DOEL.
Op welke dag ging de tewaterlating van de 'Rian' mis, volgens het paginafragment over tewaterlatingen in Hoogezand?

PAGINAFRAGMENT.
..............................
De ‘Rian’, of een tewaterlating, die in het water viel Stienes Wiegertjes Elke keer als een schip in Hoogezand te water wordt gelaten, trekt zo’n gebeurtenis bij jong en oud nog altijd veel bekijks. Op de helling zelf hoor je het geratel van een kraanbel. De laatste bokken worden weggetakeld. Het geluid van metaal op metaal. Grote bedrijvigheid. Korte bevelen. Geroezemoes van stemmen op de dooptribune, verderop uitgelaten kreten van schoolkinderen, die wellicht voor de eerste keer een tewaterlating meemaken, en het gezang van een shantykoor. Allemaal ingrediënten die de spanning van zo’n gebeurtenis verhogen. Ook aan de overkant van de werf aan het Winschoterdiep staat altijd veel volk. En ook daar maakt een zekere spanning zich van de toeschouwers meester. De sleepbootjes, voor en achter verbonden met het schip op de helling, kiezen puffend hun positie. Met enig leedvermaak volgen de doorgewinterde kijkers de gang van personen, die niet weten wat er echt te gebeuren staat, en zich posteren recht tegenover het schip, zich gelukkig prijzend, zo’n mooi uitzicht te hebben. Wacht maar, straks komt de “gobbel”. Klappen van grote voorhamers, die de laatste beletselen aan het schip wegslaan, klinken als paukenslagen op een reuzentrom. De directeur van de werf verhaalt in een kort resumé over de bouw en dan zal het schip worden gedoopt. In deze ogenblikken van groeiende spanning over de afloop van de tewaterlating is er dan altijd wel iemand die vertelt van die ene keer dat het niet goed ging. Nu zestig jaar geleden op woensdag 10 maart 1948. Het navolgende verslag over dit ongeluk stond diezelfde middag in het Nieuwsblad van het Noorden:
‘Rian’ na tewaterlating gekapseisd Ernstig ongeluk te Martenshoek. Eén dode, enkele licht gewonden.
..............................
GEGEVENS.
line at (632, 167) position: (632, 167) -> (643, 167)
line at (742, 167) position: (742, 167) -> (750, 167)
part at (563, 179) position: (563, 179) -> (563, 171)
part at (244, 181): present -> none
..............................
SCHRIFTELIJK ANTWOORD.
Op woensdag 10 maart 1948.